Microsoft Entra Domain Services provides several benefits for organizations, such as:

  • Administrators don’t need to manage, update, and monitor domain controllers.
  • Administrators don’t need to deploy and manage Active Directory replication.
  • There’s no need to have Domain Admins or Enterprise Admins groups for domains that Microsoft Entra ID manages.

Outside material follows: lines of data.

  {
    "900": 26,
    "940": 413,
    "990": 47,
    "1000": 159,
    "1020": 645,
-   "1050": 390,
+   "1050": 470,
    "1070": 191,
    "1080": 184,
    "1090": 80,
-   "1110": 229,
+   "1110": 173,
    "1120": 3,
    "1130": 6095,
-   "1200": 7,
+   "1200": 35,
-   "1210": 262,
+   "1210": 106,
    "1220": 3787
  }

If you choose to implement Microsoft Entra Domain Services, you need to be aware of the service’s current limitations. These include:

  • Only the base computer Active Directory object is supported.
  • It’s not possible to extend the schema for the Microsoft Entra Domain Services domain.
  • The organizational unit (OU) structure is flat and nested OUs aren’t currently supported.
  • There’s a built-in Group Policy Object (GPO), and it exists for computer and user accounts.
  • It’s not possible to target OUs with built-in GPOs. Additionally, you can’t use Windows Management Instrumentation filters or security-group filtering.

By using Microsoft Entra Domain Services, you can freely migrate applications that use LDAP, NTLM, or the Kerberos protocols from your on-premises infrastructure to the cloud. You can also use applications such as Microsoft SQL Server or Microsoft SharePoint Server on VMs or deploy them in the Azure IaaS, without needing domain controllers in the cloud or a VPN to local infrastructure.

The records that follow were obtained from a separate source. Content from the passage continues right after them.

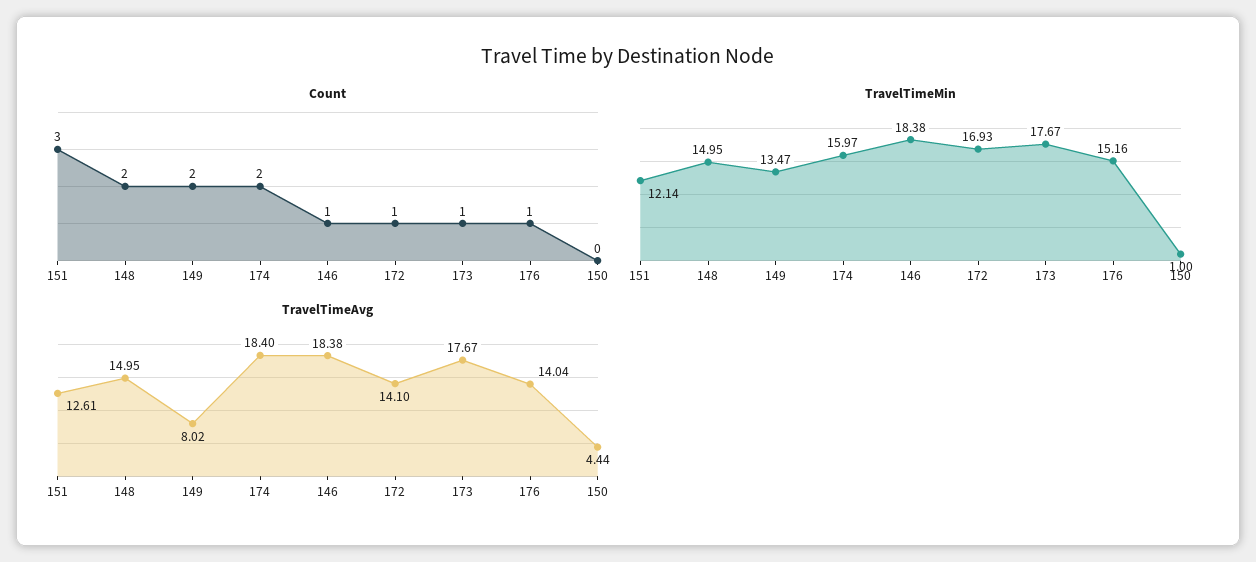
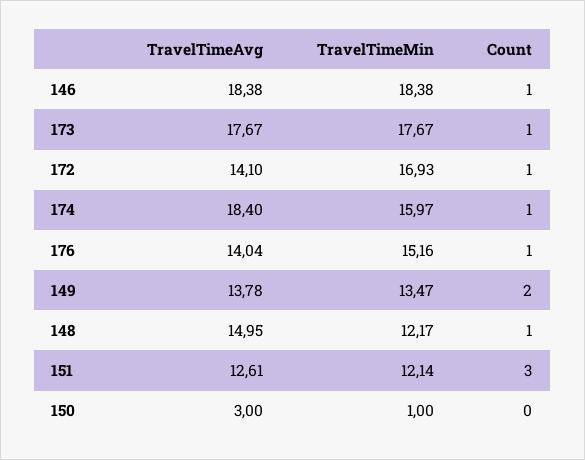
  {
    "Count": {
      "151": 3,
-     "148": 2,
+     "148": 1,
      "149": 2,
-     "174": 2,
+     "174": 1,
      "146": 1,
      "172": 1,
      "173": 1,
      "176": 1,
      "150": 0
    },
    "TravelTimeMin": {
      "151": 12.14,
-     "148": 14.95,
+     "148": 12.17,
      "149": 13.47,
      "174": 15.97,
      "146": 18.38,
      "172": 16.93,
      "173": 17.67,
      "176": 15.16,
      "150": 1
    },
    "TravelTimeAvg": {
      "151": 12.61,
      "148": 14.95,
-     "149": 8.02,
+     "149": 13.78,
      "174": 18.4,
      "146": 18.38,
      "172": 14.1,
      "173": 17.67,
      "176": 14.04,
-     "150": 4.44
+     "150": 3
    }
  }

You can enable Microsoft Entra Domain Services by using the Azure portal. This service charges per hour based on the size of your directory.

Summary

Active Directory provides the core service of identity management. AD DS is the traditional on-premises solution, whereas Microsoft Entra ID is the cloud-based solution. Microsoft Entra ID is frequently adopted at first to facilitate authentication for cloud-based apps, but is capable of providing authentication services for the entire infrastructure. While they provide similar solutions, each offer different capability and are often used together to provide a best-of-breed solution. Microsoft Entra ID is offered as a free service, with paid tiers for additional capabilities, depending on an organization’s needs.